Tyson Foods helps to reduce hunger in Mississippi

Donnie Smith, president and CEO of Tyson

JACKSON – (AP) Mississippi has the highest obesity rate in the nation, yet it also has the highest percentage of households unable to afford enough food for a healthy lifestyle.

It seems like a contradiction, but state Agriculture Commissioner Cindy Hyde-Smith says the two problems are intertwined with poverty.

Cindy Hyde-Smith

“You think hunger-obesity – where’s the connection here? It’s because much of these people do not have access to healthy foods,” Hyde-Smith said during the announcement of a recent hunger-fighting effort.

The nonprofit National Urban League and meat processor Tyson Foods Inc. are starting a yearlong program to alleviate hunger for about 19,000 people in three Mississippi counties – Hinds County, which is home to the capital city of Jackson, and Warren and Adams counties, which border the Mississippi River.

Arkansas-based Tyson is donating 30,400 pounds of chicken, and the program aims to improve food distribution to the needy through Mississippi Food Network and other organizations.

Officials also plan events to teach people to prepare nutritious meals with little money and to use coupons to stretch the grocery budget. The sessions also will offer information about registration for food stamps, called the Supplemental Nutrition Assistance Program, or SNAP.

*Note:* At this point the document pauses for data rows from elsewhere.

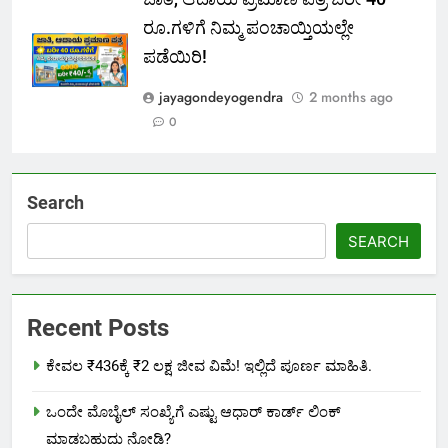
ರೂ.ಗಳಿಗೆ ನಿಮ್ಮ ಪಂಚಾಯ್ತಿಯಲ್ಲೇ
ಪಡೆಯಿರಿ!
jayagondeyogendra
2 months ago
0
Search
SEARCH
Recent Posts
ಕೇವಲ ₹436ಕ್ಕೆ ₹2 ಲಕ್ಷ ಜೀವ ವಿಮೆ! ಇಲ್ಲಿದೆ ಪೂರ್ಣ ಮಾಹಿತಿ.
ಒಂದೇ ಮೊಬೈಲ್ ಸಂಖ್ಯೆಗೆ ಎಷ್ಟು ಆಧಾರ್ ಕಾರ್ಡ್ ಲಿಂಕ್
ಮಾಡಬಹುದು ನೋಡಿ?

“We want to create a dialogue about hunger here in Mississippi,” said Donnie Smith, president and CEO of Tyson. “You know, it’s hard to fight an enemy that you can’t see. So what we want to do is bring this enemy out into the light so that we can fight him.”

The U.S. Department of Agriculture says that from 2008 to 2010, 14.6 percent of U.S. households were “food insecure,” meaning people in those homes might sometimes go without food because of a lack of money or other resources. Mississippi had the highest rate, with 19.4 percent of households.

“Too many of the hungry are our children,” said Marc Morial, a former New Orleans mayor who is now president and CEO of the National Urban League.